DATASET ENTRIES:
***

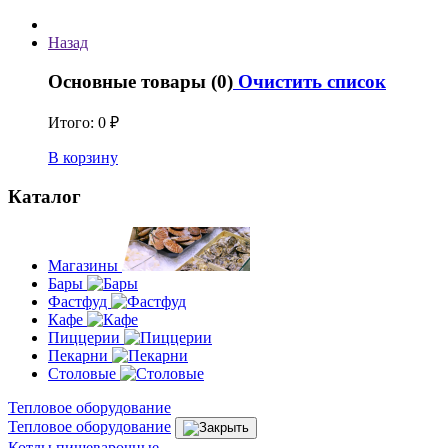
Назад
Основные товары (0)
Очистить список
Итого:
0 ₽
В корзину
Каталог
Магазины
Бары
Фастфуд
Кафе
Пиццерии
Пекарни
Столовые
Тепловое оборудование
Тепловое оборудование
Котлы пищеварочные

***

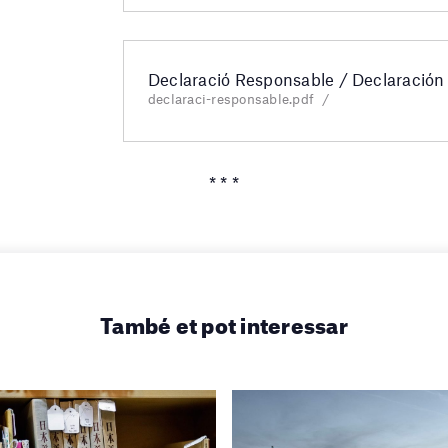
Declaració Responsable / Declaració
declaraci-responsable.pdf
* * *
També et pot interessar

***

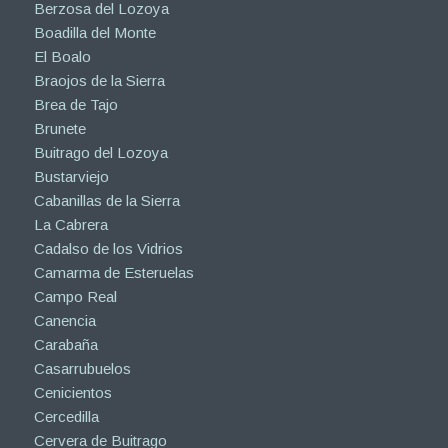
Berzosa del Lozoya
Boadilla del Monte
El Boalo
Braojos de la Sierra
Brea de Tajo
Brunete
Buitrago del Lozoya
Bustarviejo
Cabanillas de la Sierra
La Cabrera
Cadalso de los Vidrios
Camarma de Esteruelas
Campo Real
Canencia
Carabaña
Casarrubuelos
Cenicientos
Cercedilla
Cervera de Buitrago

***

PROBLEM REQUIREMENTS:
Rewrite the lines of the records from the line with "Berzosa del Lozoya" up to and including the line with "Cervera de Buitrago", putting "de Lozoya" in place of "del Lozoya" and changing nothing else.

WORKED SOLUTION:
Berzosa de Lozoya
Boadilla del Monte
El Boalo
Braojos de la Sierra
Brea de Tajo
Brunete
Buitrago de Lozoya
Bustarviejo
Cabanillas de la Sierra
La Cabrera
Cadalso de los Vidrios
Camarma de Esteruelas
Campo Real
Canencia
Carabaña
Casarrubuelos
Cenicientos
Cercedilla
Cervera de Buitrago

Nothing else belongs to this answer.